What to do » Without the pictures, give the listing below again exactly.

____________

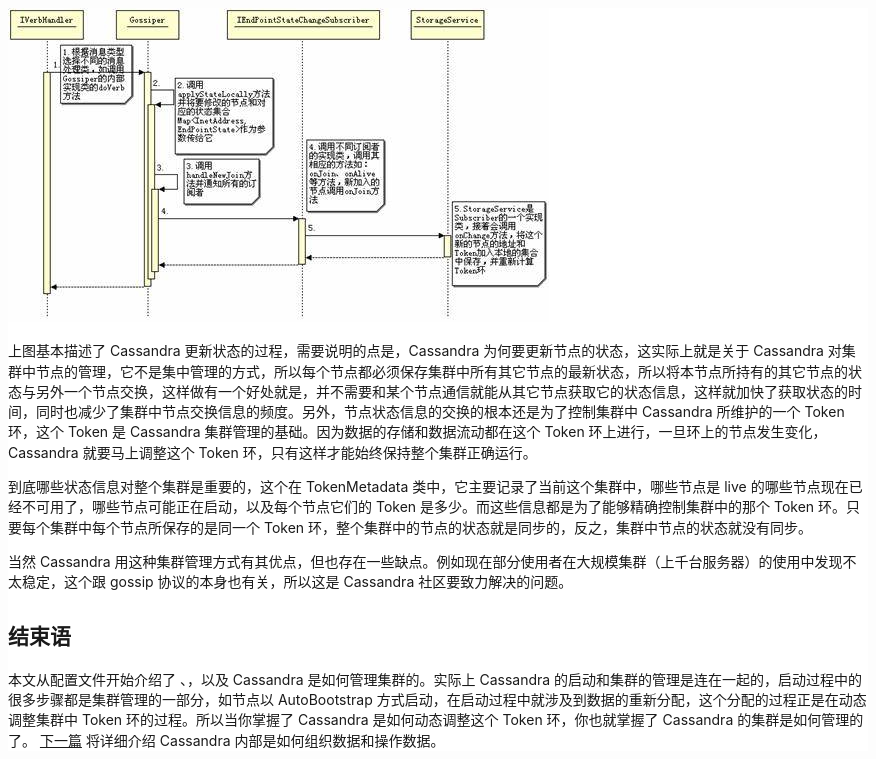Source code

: ![图 13. 新加入节点的时序图](../ibm_articles_img/os-cn-cassandraxu1_images_image013.jpg)

上图基本描述了 Cassandra 更新状态的过程，需要说明的点是，Cassandra 为何要更新节点的状态，这实际上就是关于 Cassandra 对集群中节点的管理，它不是集中管理的方式，所以每个节点都必须保存集群中所有其它节点的最新状态，所以将本节点所持有的其它节点的状态与另外一个节点交换，这样做有一个好处就是，并不需要和某个节点通信就能从其它节点获取它的状态信息，这样就加快了获取状态的时间，同时也减少了集群中节点交换信息的频度。另外，节点状态信息的交换的根本还是为了控制集群中 Cassandra 所维护的一个 Token 环，这个 Token 是 Cassandra 集群管理的基础。因为数据的存储和数据流动都在这个 Token 环上进行，一旦环上的节点发生变化，Cassandra 就要马上调整这个 Token 环，只有这样才能始终保持整个集群正确运行。

到底哪些状态信息对整个集群是重要的，这个在 TokenMetadata 类中，它主要记录了当前这个集群中，哪些节点是 live 的哪些节点现在已经不可用了，哪些节点可能正在启动，以及每个节点它们的 Token 是多少。而这些信息都是为了能够精确控制集群中的那个 Token 环。只要每个集群中每个节点所保存的是同一个 Token 环，整个集群中的节点的状态就是同步的，反之，集群中节点的状态就没有同步。

当然 Cassandra 用这种集群管理方式有其优点，但也存在一些缺点。例如现在部分使用者在大规模集群（上千台服务器）的使用中发现不太稳定，这个跟 gossip 协议的本身也有关，所以这是 Cassandra 社区要致力解决的问题。

## 结束语

本文从配置文件开始介绍了 、，以及 Cassandra 是如何管理集群的。实际上 Cassandra 的启动和集群的管理是连在一起的，启动过程中的很多步骤都是集群管理的一部分，如节点以 AutoBootstrap 方式启动，在启动过程中就涉及到数据的重新分配，这个分配的过程正是在动态调整集群中 Token 环的过程。所以当你掌握了 Cassandra 是如何动态调整这个 Token 环，你也就掌握了 Cassandra 的集群是如何管理的了。 [下一篇](https://www.ibm.com/developerworks/cn/opensource/os-cn-cassandraxu2/index.html) 将详细介绍 Cassandra 内部是如何组织数据和操作数据。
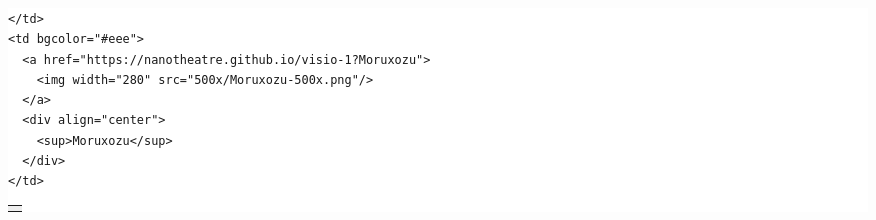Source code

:     </td>
    <td bgcolor="#eee">
      <a href="https://nanotheatre.github.io/visio-1?Moruxozu">
        <img width="280" src="500x/Moruxozu-500x.png"/>
      </a>
      <div align="center">
        <sup>Moruxozu</sup>
      </div>
    </td>
  </tr>
</table>
<table>
  <tr>
    <td bgcolor="#eee">
      <a href="https://nanotheatre.github.io/visio-1?Rowizive">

____________

Solution for this exercise »
Source code

: ![图 13. 新加入节点的时序图](../ibm_articles_img/os-cn-cassandraxu1_images_image013.jpg)

上图基本描述了 Cassandra 更新状态的过程，需要说明的点是，Cassandra 为何要更新节点的状态，这实际上就是关于 Cassandra 对集群中节点的管理，它不是集中管理的方式，所以每个节点都必须保存集群中所有其它节点的最新状态，所以将本节点所持有的其它节点的状态与另外一个节点交换，这样做有一个好处就是，并不需要和某个节点通信就能从其它节点获取它的状态信息，这样就加快了获取状态的时间，同时也减少了集群中节点交换信息的频度。另外，节点状态信息的交换的根本还是为了控制集群中 Cassandra 所维护的一个 Token 环，这个 Token 是 Cassandra 集群管理的基础。因为数据的存储和数据流动都在这个 Token 环上进行，一旦环上的节点发生变化，Cassandra 就要马上调整这个 Token 环，只有这样才能始终保持整个集群正确运行。

到底哪些状态信息对整个集群是重要的，这个在 TokenMetadata 类中，它主要记录了当前这个集群中，哪些节点是 live 的哪些节点现在已经不可用了，哪些节点可能正在启动，以及每个节点它们的 Token 是多少。而这些信息都是为了能够精确控制集群中的那个 Token 环。只要每个集群中每个节点所保存的是同一个 Token 环，整个集群中的节点的状态就是同步的，反之，集群中节点的状态就没有同步。

当然 Cassandra 用这种集群管理方式有其优点，但也存在一些缺点。例如现在部分使用者在大规模集群（上千台服务器）的使用中发现不太稳定，这个跟 gossip 协议的本身也有关，所以这是 Cassandra 社区要致力解决的问题。

## 结束语

本文从配置文件开始介绍了 、，以及 Cassandra 是如何管理集群的。实际上 Cassandra 的启动和集群的管理是连在一起的，启动过程中的很多步骤都是集群管理的一部分，如节点以 AutoBootstrap 方式启动，在启动过程中就涉及到数据的重新分配，这个分配的过程正是在动态调整集群中 Token 环的过程。所以当你掌握了 Cassandra 是如何动态调整这个 Token 环，你也就掌握了 Cassandra 的集群是如何管理的了。 [下一篇](https://www.ibm.com/developerworks/cn/opensource/os-cn-cassandraxu2/index.html) 将详细介绍 Cassandra 内部是如何组织数据和操作数据。
Source code

:     </td>
    <td bgcolor="#eee">
      <a href="https://nanotheatre.github.io/visio-1?Moruxozu">
        <img width="280" src="500x/Moruxozu-500x.png"/>
      </a>
      <div align="center">
        <sup>Moruxozu</sup>
      </div>
    </td>
  </tr>
</table>
<table>
  <tr>
    <td bgcolor="#eee">
      <a href="https://nanotheatre.github.io/visio-1?Rowizive">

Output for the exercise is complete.